LitCharts assigns a color and icon to each theme in El Filibusterismo, which you can use to track the themes throughout the work.
Colonialism and Identity
Violence vs. Nonviolence
Education and Freedom
Hypocrisy and Colonial Oppression
Summary
Analysis
The rumors quickly spread, despite the authorities’ attempts to control the narrative. Isagani, visiting some friends, listens in on their conversation, during which they wonder who could’ve planted the bombs, and why. The friends share their suspicions about Simoun, though his motive remains unclear, and he has already escaped the city. They then discuss the theft of the lamp, disappointed that the bombs didn’t go off. Isagani smiles and suggests that the thief surely wouldn’t have done what he did if he had known what would happen. Not long afterwards he departs, resolving to leave Manila permanently for his uncle’s home in the village.
Despite suppressing Ben Zayb’s article, the government’s attempt to censor news of the conspiracy proves futile—there are too many people involved and too much mutual distrust throughout society to keep such information secret.

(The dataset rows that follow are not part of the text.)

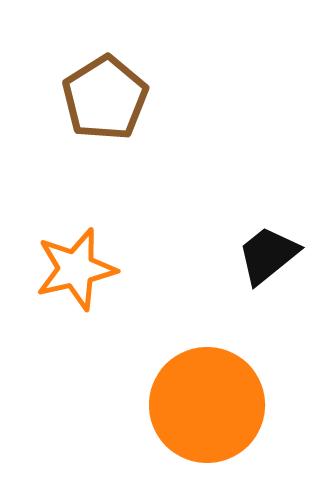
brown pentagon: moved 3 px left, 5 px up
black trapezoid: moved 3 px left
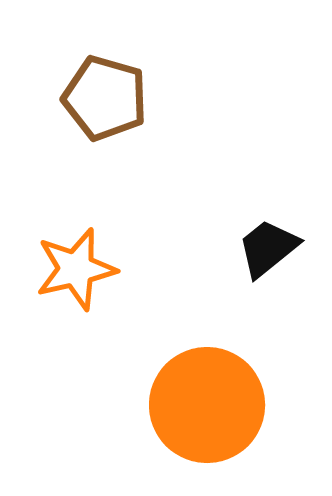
brown pentagon: rotated 24 degrees counterclockwise
black trapezoid: moved 7 px up
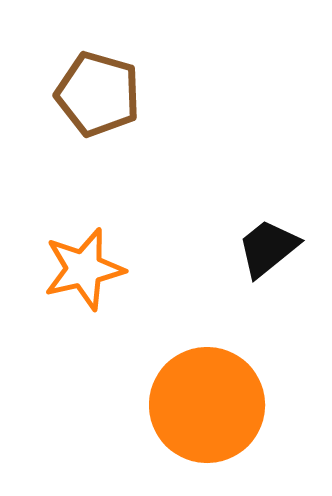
brown pentagon: moved 7 px left, 4 px up
orange star: moved 8 px right
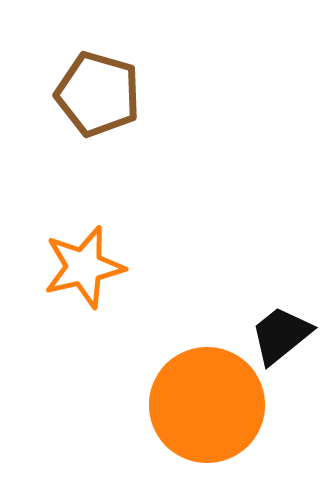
black trapezoid: moved 13 px right, 87 px down
orange star: moved 2 px up
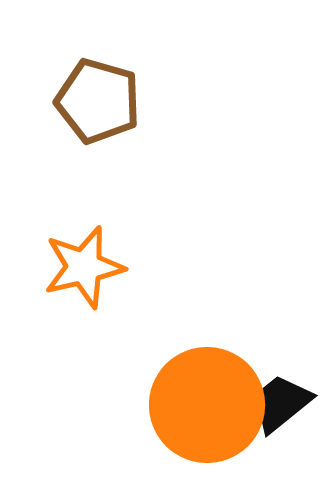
brown pentagon: moved 7 px down
black trapezoid: moved 68 px down
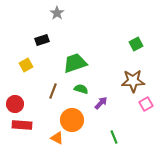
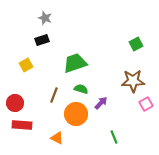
gray star: moved 12 px left, 5 px down; rotated 16 degrees counterclockwise
brown line: moved 1 px right, 4 px down
red circle: moved 1 px up
orange circle: moved 4 px right, 6 px up
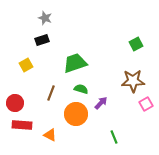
brown line: moved 3 px left, 2 px up
orange triangle: moved 7 px left, 3 px up
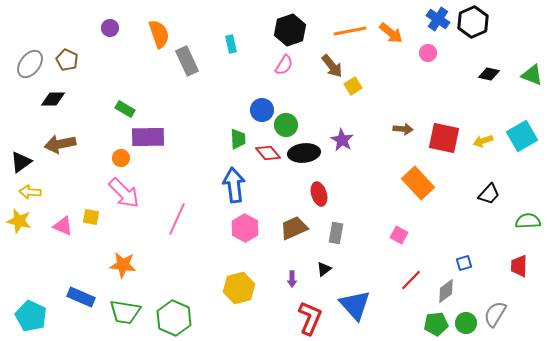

Most Manilans, while unnerved by the thought that they narrowly avoided mass violence, struggle to sympathize with the intended targets of the revolution—after all, those same people are their worst oppressors. Isagani’s feelings are more complicated, as his ironic comment suggests. He knows that he did the right thing in preventing the horrific violence Simoun’s revolution would have caused, but he also regrets saving the lives of such contemptible, unworthy people. Isagani has lost his faith in the idealistic romantic nationalism that he believed in previously, but he hasn’t lost his faith in humanity or the Philippines, which is why he resolves to follow in his uncle’s footsteps and leave the city.